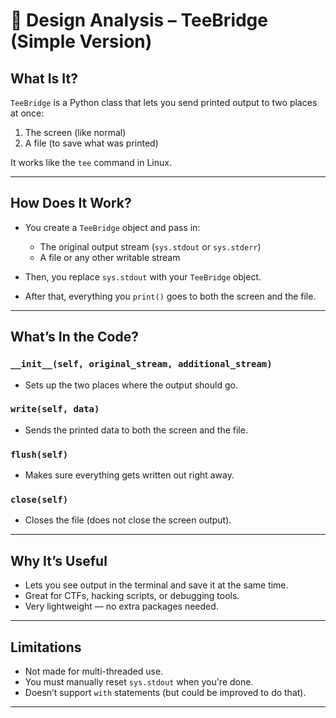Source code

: # 📄 Design Analysis – TeeBridge (Simple Version)

## What Is It?

`TeeBridge` is a Python class that lets you send printed output to two places at once:
1. The screen (like normal)
2. A file (to save what was printed)

It works like the `tee` command in Linux.

---

## How Does It Work?

- You create a `TeeBridge` object and pass in:
  - The original output stream (`sys.stdout` or `sys.stderr`)
  - A file or any other writable stream

- Then, you replace `sys.stdout` with your `TeeBridge` object.
- After that, everything you `print()` goes to both the screen and the file.

---

## What’s In the Code?

### `__init__(self, original_stream, additional_stream)`
- Sets up the two places where the output should go.

### `write(self, data)`
- Sends the printed data to both the screen and the file.

### `flush(self)`
- Makes sure everything gets written out right away.

### `close(self)`
- Closes the file (does not close the screen output).

---

## Why It’s Useful

- Lets you see output in the terminal and save it at the same time.
- Great for CTFs, hacking scripts, or debugging tools.
- Very lightweight — no extra packages needed.

---

## Limitations

- Not made for multi-threaded use.
- You must manually reset `sys.stdout` when you're done.
- Doesn’t support `with` statements (but could be improved to do that).

---
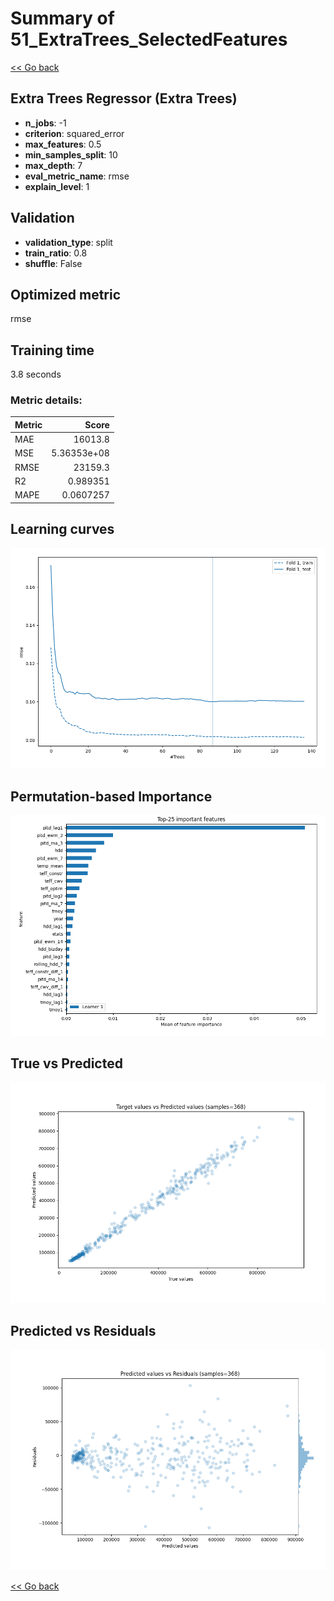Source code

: # Summary of 51_ExtraTrees_SelectedFeatures

[<< Go back](../README.md)


## Extra Trees Regressor (Extra Trees)
- **n_jobs**: -1
- **criterion**: squared_error
- **max_features**: 0.5
- **min_samples_split**: 10
- **max_depth**: 7
- **eval_metric_name**: rmse
- **explain_level**: 1

## Validation
 - **validation_type**: split
 - **train_ratio**: 0.8
 - **shuffle**: False

## Optimized metric
rmse

## Training time

3.8 seconds

### Metric details:
| Metric   |           Score |
|:---------|----------------:|
| MAE      | 16013.8         |
| MSE      |     5.36353e+08 |
| RMSE     | 23159.3         |
| R2       |     0.989351    |
| MAPE     |     0.0607257   |



## Learning curves
![Learning curves](learning_curves.png)

## Permutation-based Importance
![Permutation-based Importance](permutation_importance.png)
## True vs Predicted

![True vs Predicted](true_vs_predicted.png)


## Predicted vs Residuals

![Predicted vs Residuals](predicted_vs_residuals.png)



[<< Go back](../README.md)

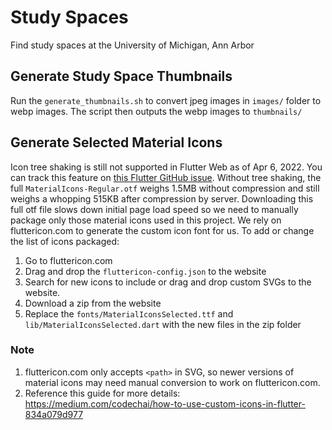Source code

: # Study Spaces

Find study spaces at the University of Michigan, Ann Arbor

## Generate Study Space Thumbnails

Run the `generate_thumbnails.sh` to convert jpeg images in `images/` folder to webp images. The script
then outputs the webp images to `thumbnails/`

## Generate Selected Material Icons

Icon tree shaking is still not supported in Flutter Web as of Apr 6, 2022. You can track this feature
on [this Flutter GitHub issue](https://github.com/flutter/flutter/issues/57181).
Without tree shaking, the full `MaterialIcons-Regular.otf` weighs 1.5MB without compression and still
weighs a whopping 515KB after compression by server. Downloading this full otf file slows down initial
page load speed so we need to manually package only those material icons used in this project.
We rely on fluttericon.com to generate the custom icon font for us. To add or change the list
of icons packaged:

1. Go to fluttericon.com
2. Drag and drop the `fluttericon-config.json` to the website
3. Search for new icons to include or drag and drop custom SVGs to the website.
4. Download a zip from the website
5. Replace the `fonts/MaterialIconsSelected.ttf` and `lib/MaterialIconsSelected.dart` with the new files in the zip folder

### Note

1. fluttericon.com only accepts `<path>` in SVG, so newer versions of material icons may need manual
   conversion to work on fluttericon.com.
2. Reference this guide for more details: https://medium.com/codechai/how-to-use-custom-icons-in-flutter-834a079d977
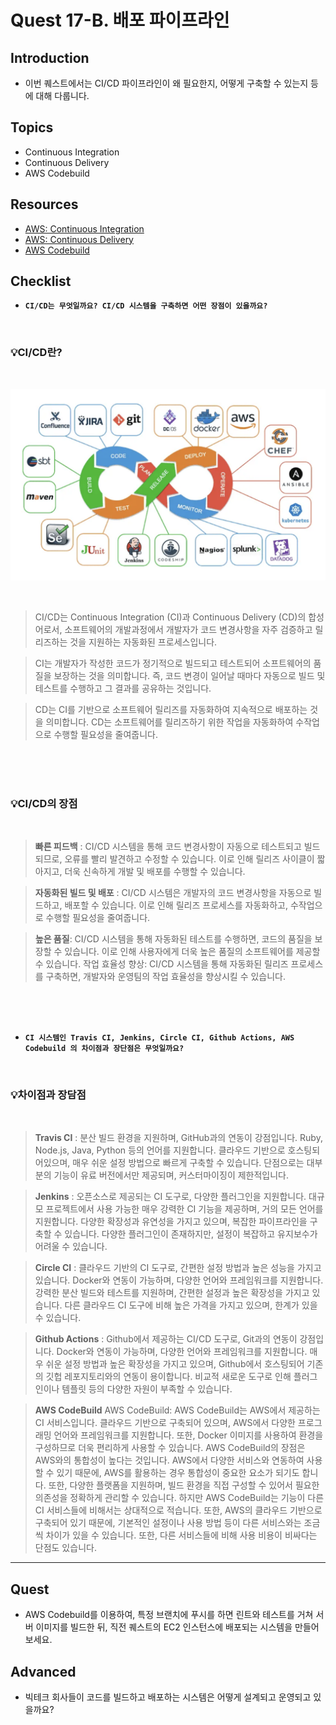 # Quest 17-B. 배포 파이프라인

## Introduction

- 이번 퀘스트에서는 CI/CD 파이프라인이 왜 필요한지, 어떻게 구축할 수 있는지 등에 대해 다룹니다.

## Topics

- Continuous Integration
- Continuous Delivery
- AWS Codebuild

## Resources

- [AWS: Continuous Integration](https://aws.amazon.com/ko/devops/continuous-integration/)
- [AWS: Continuous Delivery](https://aws.amazon.com/ko/devops/continuous-delivery/)
- [AWS Codebuild](https://aws.amazon.com/ko/codebuild/getting-started/)

## Checklist

- **`CI/CD는 무엇일까요? CI/CD 시스템을 구축하면 어떤 장점이 있을까요?`**

<br>

### **💡CI/CD란?**

<br>

<p align = "center"><img src = "image/CI:CD.png" width = "1000"></p>

<br>

> CI/CD는 Continuous Integration (CI)과 Continuous Delivery (CD)의 합성어로서, 소프트웨어의 개발과정에서 개발자가 코드 변경사항을 자주 검증하고 릴리즈하는 것을 지원하는 자동화된 프로세스입니다.

> CI는 개발자가 작성한 코드가 정기적으로 빌드되고 테스트되어 소프트웨어의 품질을 보장하는 것을 의미합니다. 즉, 코드 변경이 일어날 때마다 자동으로 빌드 및 테스트를 수행하고 그 결과를 공유하는 것입니다.

> CD는 CI를 기반으로 소프트웨어 릴리즈를 자동화하여 지속적으로 배포하는 것을 의미합니다. CD는 소프트웨어를 릴리즈하기 위한 작업을 자동화하여 수작업으로 수행할 필요성을 줄여줍니다.

<br><br><br>

### **💡CI/CD의 장점**

<br>

> **빠른 피드백** : CI/CD 시스템을 통해 코드 변경사항이 자동으로 테스트되고 빌드되므로, 오류를 빨리 발견하고 수정할 수 있습니다. 이로 인해 릴리즈 사이클이 짧아지고, 더욱 신속하게 개발 및 배포를 수행할 수 있습니다.

> **자동화된 빌드 및 배포** : CI/CD 시스템은 개발자의 코드 변경사항을 자동으로 빌드하고, 배포할 수 있습니다. 이로 인해 릴리즈 프로세스를 자동화하고, 수작업으로 수행할 필요성을 줄여줍니다.

> **높은 품질**: CI/CD 시스템을 통해 자동화된 테스트를 수행하면, 코드의 품질을 보장할 수 있습니다. 이로 인해 사용자에게 더욱 높은 품질의 소프트웨어를 제공할 수 있습니다.
> 작업 효율성 향상: CI/CD 시스템을 통해 자동화된 릴리즈 프로세스를 구축하면, 개발자와 운영팀의 작업 효율성을 향상시킬 수 있습니다.

<br>
<br>
<br>

- **`CI 시스템인 Travis CI, Jenkins, Circle CI, Github Actions, AWS Codebuild 의 차이점과 장단점은 무엇일까요?`**

<br>

### **💡차이점과 장담점**

<br>

> **Travis CI** :
> 분산 빌드 환경을 지원하며, GitHub과의 연동이 강점입니다.
> Ruby, Node.js, Java, Python 등의 언어를 지원합니다.
> 클라우드 기반으로 호스팅되어있으며, 매우 쉬운 설정 방법으로 빠르게 구축할 수 있습니다.
> 단점으로는 대부분의 기능이 유료 버전에서만 제공되며, 커스터마이징이 제한적입니다.

> **Jenkins** :
> 오픈소스로 제공되는 CI 도구로, 다양한 플러그인을 지원합니다.
> 대규모 프로젝트에서 사용 가능한 매우 강력한 CI 기능을 제공하며, 거의 모든 언어를 지원합니다.
> 다양한 확장성과 유연성을 가지고 있으며, 복잡한 파이프라인을 구축할 수 있습니다.
> 다양한 플러그인이 존재하지만, 설정이 복잡하고 유지보수가 어려울 수 있습니다.

> **Circle CI** :
> 클라우드 기반의 CI 도구로, 간편한 설정 방법과 높은 성능을 가지고 있습니다.
> Docker와 연동이 가능하며, 다양한 언어와 프레임워크를 지원합니다.
> 강력한 분산 빌드와 테스트를 지원하며, 간편한 설정과 높은 확장성을 가지고 있습니다.
> 다른 클라우드 CI 도구에 비해 높은 가격을 가지고 있으며, 한계가 있을 수 있습니다.

> **Github Actions** :
> Github에서 제공하는 CI/CD 도구로, Git과의 연동이 강점입니다.
> Docker와 연동이 가능하며, 다양한 언어와 프레임워크를 지원합니다.
> 매우 쉬운 설정 방법과 높은 확장성을 가지고 있으며, Github에서 호스팅되어 기존의 깃헙 레포지토리와의 연동이 용이합니다.
> 비교적 새로운 도구로 인해 플러그인이나 템플릿 등의 다양한 자원이 부족할 수 있습니다.

> **AWS CodeBuild**
> AWS CodeBuild: AWS CodeBuild는 AWS에서 제공하는 CI 서비스입니다. 클라우드 기반으로 구축되어 있으며, AWS에서 다양한 프로그래밍 언어와 프레임워크를 지원합니다. 또한, Docker 이미지를 사용하여 환경을 구성하므로 더욱 편리하게 사용할 수 있습니다.
> AWS CodeBuild의 장점은 AWS와의 통합성이 높다는 것입니다. AWS에서 다양한 서비스와 연동하여 사용할 수 있기 때문에, AWS를 활용하는 경우 통합성이 중요한 요소가 되기도 합니다. 또한, 다양한 플랫폼을 지원하며, 빌드 환경을 직접 구성할 수 있어서 필요한 의존성을 정확하게 관리할 수 있습니다.
> 하지만 AWS CodeBuild는 기능이 다른 CI 서비스들에 비해서는 상대적으로 적습니다. 또한, AWS의 클라우드 기반으로 구축되어 있기 때문에, 기본적인 설정이나 사용 방법 등이 다른 서비스와는 조금씩 차이가 있을 수 있습니다. 또한, 다른 서비스들에 비해 사용 비용이 비싸다는 단점도 있습니다.

---

## Quest

- AWS Codebuild를 이용하여, 특정 브랜치에 푸시를 하면 린트와 테스트를 거쳐 서버 이미지를 빌드한 뒤, 직전 퀘스트의 EC2 인스턴스에 배포되는 시스템을 만들어 보세요.

## Advanced

- 빅테크 회사들이 코드를 빌드하고 배포하는 시스템은 어떻게 설계되고 운영되고 있을까요?
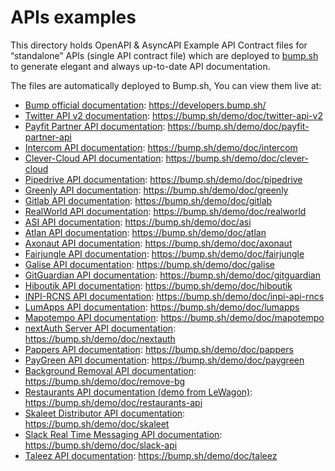 # APIs examples

This directory holds OpenAPI & AsyncAPI Example API Contract files for
“standalone” APIs (single API contract file) which are deployed to
[bump.sh](https://bump.sh) to generate elegant and always up-to-date
API documentation.

The files are automatically deployed to Bump.sh, You can view them live at:

- [Bump official documentation](https://github.com/bump-sh/examples/blob/main/apis/bump.yml): https://developers.bump.sh/
- [Twitter API v2 documentation](https://github.com/bump-sh/examples/blob/main/apis/twitter-api-v2-openapi-source.json): https://bump.sh/demo/doc/twitter-api-v2
- [Payfit Partner API documentation](https://github.com/bump-sh/examples/blob/main/apis/payfit-partner-api-openapi-source.yaml): https://bump.sh/demo/doc/payfit-partner-api
- [Intercom API documentation](https://github.com/bump-sh/examples/blob/main/apis/intercom-openapi-source.yml): https://bump.sh/demo/doc/intercom
- [Clever-Cloud API documentation](https://github.com/bump-sh/examples/blob/main/apis/clever-cloud-openapi-source.json): https://bump.sh/demo/doc/clever-cloud
- [Pipedrive API documentation](https://github.com/bump-sh/examples/blob/main/apis/pipedrive-openapi-source.yml): https://bump.sh/demo/doc/pipedrive
- [Greenly API documentation](https://github.com/bump-sh/examples/blob/main/apis/greenly-openapi-source.json): https://bump.sh/demo/doc/greenly
- [Gitlab API documentation](https://github.com/bump-sh/examples/blob/main/apis/gitlab-openapi-source.yaml): https://bump.sh/demo/doc/gitlab
- [RealWorld API documentation](https://github.com/bump-sh/examples/blob/main/apis/realworld-openapi-source.yml): https://bump.sh/demo/doc/realworld
- [ASI API documentation](https://github.com/bump-sh/examples/blob/main/apis/asi-openapi-source.yaml): https://bump.sh/demo/doc/asi
- [Atlan API documentation](https://github.com/bump-sh/examples/blob/main/apis/atlan-openapi-source.yaml): https://bump.sh/demo/doc/atlan
- [Axonaut API documentation](https://github.com/bump-sh/examples/blob/main/apis/axonaut-openapi-source.yaml): https://bump.sh/demo/doc/axonaut
- [Fairjungle API documentation](https://github.com/bump-sh/examples/blob/main/apis/fairjungle-openapi-source.yaml): https://bump.sh/demo/doc/fairjungle
- [Galise API documentation](https://github.com/bump-sh/examples/blob/main/apis/galise-openapi-source.yaml): https://bump.sh/demo/doc/galise
- [GitGuardian API documentation](https://github.com/bump-sh/examples/blob/main/apis/gitguardian-openapi-source.yaml): https://bump.sh/demo/doc/gitguardian
- [Hiboutik API documentation](https://github.com/bump-sh/examples/blob/main/apis/hiboutik-openapi-source.yaml): https://bump.sh/demo/doc/hiboutik
- [INPI-RCNS API documentation](https://github.com/bump-sh/examples/blob/main/apis/inpi-api-rncs-openapi-source.yaml): https://bump.sh/demo/doc/inpi-api-rncs
- [LumApps API documentation](https://github.com/bump-sh/examples/blob/main/apis/lumapps-openapi-source.yaml): https://bump.sh/demo/doc/lumapps
- [Mapotempo API documentation](https://github.com/bump-sh/examples/blob/main/apis/mapotempo-openapi-source.yaml): https://bump.sh/demo/doc/mapotempo
- [nextAuth Server API documentation](https://github.com/bump-sh/examples/blob/main/apis/nextauth-openapi-source.yaml): https://bump.sh/demo/doc/nextauth
- [Pappers API documentation](https://github.com/bump-sh/examples/blob/main/apis/pappers-openapi-source.yaml): https://bump.sh/demo/doc/pappers
- [PayGreen API documentation](https://github.com/bump-sh/examples/blob/main/apis/paygreen-openapi-source.yaml): https://bump.sh/demo/doc/paygreen
- [Background Removal API documentation](https://github.com/bump-sh/examples/blob/main/apis/remove-bg-openapi-source.yaml): https://bump.sh/demo/doc/remove-bg
- [Restaurants API documentation (demo from LeWagon)](https://github.com/bump-sh/examples/blob/main/apis/restaurants-api-openapi-source.yaml): https://bump.sh/demo/doc/restaurants-api
- [Skaleet Distributor API documentation](https://github.com/bump-sh/examples/blob/main/apis/skaleet-openapi-source.yaml): https://bump.sh/demo/doc/skaleet
- [Slack Real Time Messaging API documentation](https://github.com/bump-sh/examples/blob/main/apis/slack-api-openapi-source.yaml): https://bump.sh/demo/doc/slack-api
- [Taleez API documentation](https://github.com/bump-sh/examples/blob/main/apis/taleez-openapi-source.yaml): https://bump.sh/demo/doc/taleez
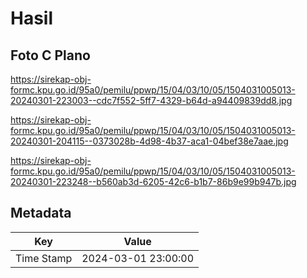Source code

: # Hasil

## Foto C Plano

https://sirekap-obj-formc.kpu.go.id/95a0/pemilu/ppwp/15/04/03/10/05/1504031005013-20240301-223003--cdc7f552-5ff7-4329-b64d-a94409839dd8.jpg

https://sirekap-obj-formc.kpu.go.id/95a0/pemilu/ppwp/15/04/03/10/05/1504031005013-20240301-204115--0373028b-4d98-4b37-aca1-04bef38e7aae.jpg

https://sirekap-obj-formc.kpu.go.id/95a0/pemilu/ppwp/15/04/03/10/05/1504031005013-20240301-223248--b560ab3d-6205-42c6-b1b7-86b9e99b947b.jpg


## Metadata

| Key        | Value               |
| ---------- | ------------------- |
| Time Stamp | 2024-03-01 23:00:00 |



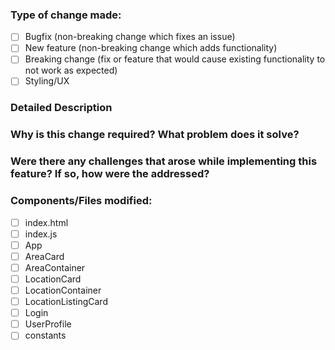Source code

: ### Type of change made:
- [ ] Bugfix (non-breaking change which fixes an issue)
- [ ] New feature (non-breaking change which adds functionality)
- [ ] Breaking change (fix or feature that would cause existing functionality to not work as expected)
- [ ] Styling/UX

### Detailed Description

### Why is this change required? What problem does it solve?

### Were there any challenges that arose while implementing this feature? If so, how were the addressed?

### Components/Files modified:
- [ ] index.html
- [ ] index.js
- [ ] App
- [ ] AreaCard
- [ ] AreaContainer
- [ ] LocationCard
- [ ] LocationContainer
- [ ] LocationListingCard
- [ ] Login
- [ ] UserProfile
- [ ] constants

Exercise brief: The required output is every line from the beginning of the material above through the line with "- A file or any other writable stream", exact and without pictures.

Answer to this task:
Source code

: # 📄 Design Analysis – TeeBridge (Simple Version)

## What Is It?

`TeeBridge` is a Python class that lets you send printed output to two places at once:
1. The screen (like normal)
2. A file (to save what was printed)

It works like the `tee` command in Linux.

---

## How Does It Work?

- You create a `TeeBridge` object and pass in:
  - The original output stream (`sys.stdout` or `sys.stderr`)
  - A file or any other writable stream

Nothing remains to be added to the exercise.